Jeder Notfall- und Rettungssanitäter ist mit dem ABCDE-Schema bestens vertraut. Es ist das Fundament unserer täglichen Arbeit. Doch was passiert, wenn wir uns in einer Umgebung wiederfinden, in der die Verletzungsmuster anders sind und die Zeit noch kritischer ist? In taktischen Lagen – sei es bei Amok- oder Terrorlagen oder schweren Unfällen mit penetrierenden Traumata – benötigen wir einen Algorithmus, der speziell für diese Herausforderungen entwickelt wurde. Hier kommt das MARCH-Protokoll ins Spiel.
Das MARCH-Protokoll: Ein strukturierter Leitfaden für das Chaos
Das MARCH-Akronym ist mehr als nur eine weitere Eselsbrücke. Es ist ein strukturierter, priorisierter Handlungsablauf, der sich auf die fünf häufigsten vermeidbaren Todesursachen bei schweren Traumata konzentriert. Er zwingt uns, die absolut dringendsten Probleme zuerst zu behandeln.

Schauen wir uns die einzelnen Schritte des Protokolls genauer an:
M – Massive Hemorrhage (Massive Blutung)
An erster und wichtigster Stelle steht die sofortige Kontrolle von lebensbedrohlichen, spritzenden oder pulsierenden Blutungen. Eine unkontrollierte arterielle Blutung kann einen Patienten in unter drei Minuten töten.

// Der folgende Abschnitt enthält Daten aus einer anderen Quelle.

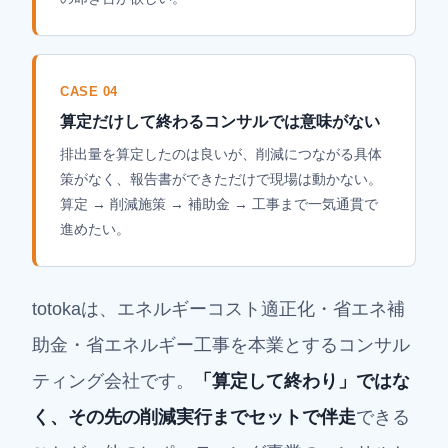
CASE 04
算定だけして終わるコンサルでは意味がない
排出量を算定したのは良いが、削減につながる具体
策がなく、報告書ができただけで現場は動かない。
算定 → 削減施策 → 補助金 → 工事まで一気通貫で
進めたい。
totokaは、エネルギーコスト適正化・省エネ補
助金・省エネルギー工事を本業とするコンサル
ティング会社です。
「算定して終わり」ではな
く、その先の削減実行までセットで伴走
できる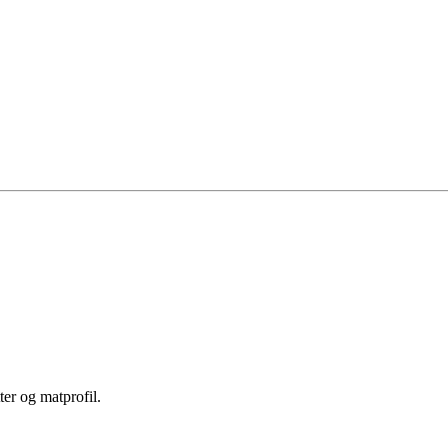
er og matprofil.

- Maßnahmen: Unverzügliche Anlage eines Tourniquets an den Extremitäten, auch über der Kleidung. Aggressives “Wound Packing” (das Ausstopfen von Wunden) mit hämostatischen Verbänden an Übergangszonen wie Leiste, Achsel oder Hals.
A – Airway (Atemweg)
Ist die massive Blutung gestoppt, wenden wir uns dem Atemweg zu. Ist der Patient bei Bewusstsein und spricht ohne Probleme? Sehr gut. Ist er bewusstlos oder schnarcht? Wir müssen den Atemweg sichern.
- Maßnahmen: Einfache Manöver wie das Esmarch-Handgriff oder das Überstrecken des Kopfes. In der taktischen Medizin ist der Nasopharyngealtubus (Wendl) oft das Mittel der Wahl, da er einfach zu platzieren ist und vom Patienten besser toleriert wird.
R – Respirations (Atmung/Belüftung)
Hier geht es um alles, was die Atmung beeinträchtigen kann. Die häufigste vermeidbare Todesursache in dieser Kategorie ist der Spannungspneumothorax.
- Maßnahmen: Inspektion des Brustkorbs auf offene Verletzungen. Das sofortige Abdichten solcher Wunden mit einem Chest Seal (einer speziellen Brustkorb-Dichtung), um einen offenen Pneumothorax zu verhindern. Erkennen eines Spannungspneumothorax und die Vorbereitung zur Entlastungspunktion.

C – Circulation (Kreislauf)
Erst jetzt, nachdem die drei größten Bedrohungen (Blutung, Atemweg, Atmung) abgearbeitet sind, kümmern wir uns um den restlichen Kreislauf.
- Maßnahmen: Erneute Überprüfung aller Blutstillungsmaßnahmen. Anlage eines venösen oder intraossären Zugangs, falls notwendig. Gabe von Flüssigkeit (restriktive Volumentherapie) oder Blutprodukten, falls verfügbar.
H – Hypothermia & Head Injury (Hypothermie & Kopfverletzung)
Dieser letzte Punkt ist ein entscheidender Faktor für das Überleben. Ein Traumapatient verliert schnell an Körperwärme, was die Blutgerinnung massiv stört.
- Maßnahmen: Den Patienten so schnell wie möglich vor weiterem Wärmeverlust schützen. Einsatz von Rettungsdecken (idealerweise aktiv wärmenden Systemen). Durchführung einer kurzen neurologischen Untersuchung zur Beurteilung eines möglichen Schädel-Hirn-Traumas.
Fazit: MARCH als Mindset
Das MARCH-Protokoll ist mehr als nur eine Checkliste; es ist ein Mindset. Es zwingt uns, unsere Prioritäten in Stresssituationen neu zu ordnen und uns auf das zu konzentrieren, was den Patienten wirklich und sofort umbringt. Für jeden im Rettungsdienst bietet die Kenntnis und das Training des MARCH-Algorithmus eine entscheidende Sicherheit, um auch in den anspruchsvollsten Lagen einen kühlen Kopf zu bewahren und Leben zu retten.